Poi, nel 1943, con i soldati americani arrivò macari l’albero di Natale e lentamente, anno appresso anno, i morti persero la strada che li portava nelle case dove li aspettavano, felici e svegli fino allo spàsimo, i figli o i figli dei figli. Peccato. Avevamo perduto la possibilità di toccare con mano, materialmente, quel filo che lega la nostra storia personale a quella di chi ci aveva preceduto e “stampato”, come in questi ultimi anni ci hanno spiegato gli scienziati. Mentre oggi quel filo lo si può indovinare solo attraverso un microscopio fantascientifico. E così diventiamo più poveri: Montaigne ha scritto che la meditazione sulla morte è meditazione sulla libertà, perché chi ha appreso a morire ha disimparato a servire.»

Da “Il giorno che i morti persero la strada di casa” da I racconti quotidiani di Andrea Camilleri (Qua e là per l’Italia- Alma edizione, Firenze 2008)

ORIGINE DELLA FESTA E TRADIZIONI IN SICILIA

Si tratta di una ricorrenza antica. Risale al X secolo l’usanza di celebrare i defunti, all’indomani di quella che papa Gregorio IV indicò come nuova data per celebrare la festa di Tutti i Santi (che fino all’835 d.C. ricadeva nel mese di maggio).

L’intenzione era quella di integrare e reinterpretare il culto pagano del “Samhain“, il capodanno celtico celebrato il 31 ottobre in cui si credeva che “tutte le anime” si unissero al mondo dei viventi in un’unica grande festa che segnava la conclusione dell’anno estivo e l’inizio del periodo freddo.

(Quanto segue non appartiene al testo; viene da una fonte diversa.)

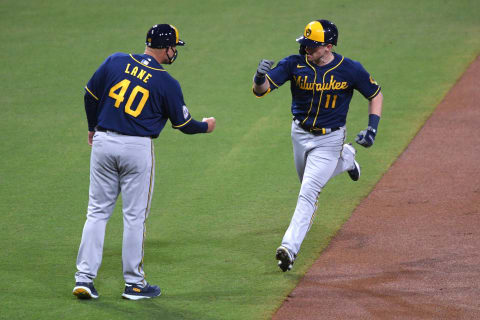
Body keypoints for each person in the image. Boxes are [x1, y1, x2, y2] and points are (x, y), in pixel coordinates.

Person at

L’emigrazione di gruppi di irlandesi verso l’America permise a questa festa di propagarsi nel nuovo continente con caratteristiche nuove e con un nome che richiama l’antico senso: Halloween, ossia “vigilia di tutti i santi”.  Hallow infatti è la parola arcaica inglese che significa Santo e “Eve” indica la vigilia.

In Sicilia si diede, sin da subito, particolare importanza alla festa dei morti, stabilita nel calendario cristiano il 2 novembre, dopo che il religioso cluniacense Odilione, a causa di una tempesta, approdò in un’isola del mare siciliano. L’eremita che lo soccorse gli spiegò che a causare la tempesta erano proprio le anime vaganti del Purgatorio, a cui servivano messe e preghiere per raggiungere il Paradiso. Fu proprio a seguito di questo che il monaco cluniacense ordinò che il giorno seguente della festa di “Tutti i Santi”, venissero commemorati i defunti.

Accanto alle messe, preghiere, fiori e visite ai cimiteri, in Sicilia si sviluppò anche una forma di esorcizzazione della morte: creare un legame tra passato e futuro di cui il “regalo dei morticini” divenne l’emblema.

Da qui l’origine delle numerose fiere, in tante città siciliane, dove poter acquistare giocattoli, abbigliamento e dolcetti per questa festa.

I DOLCI “DEI MORTI”

Non c’è festa senza dolci, si sa. Per questa ricorrenza, in Sicilia, si prepara la frutta martorana, i pupi di zucchero, i mustacciola, le ossa di morto, i nucatoli, i tetù e i taralli.

Inoltre è usanza mangiare macco di fave poiché, anticamente, si credeva che le fave contenessero le anime dei  trapassati.

La preghiera da recitare, prima dei pasti, o al mattino di questa ricorrenza, era:

Armi santi, armi santi,

Io sugnu unu e vuatri sisi tanti,

Mentre sugnu ‘ntra stu munnu di guai,

Cosi di morti mittitiminni assai”.

E se tornassimo a fare i “regali dei morticini”, se ci riappropriassimo della nostra cultura (che non esclude mai anzi, ingloba al suo interno migliaia di sfaccettature e altre tradizioni), se spiegassimo nuovamente ai nostri figli ciò che è stato, forse capiremmo che è necessario tornare a farlo ancora.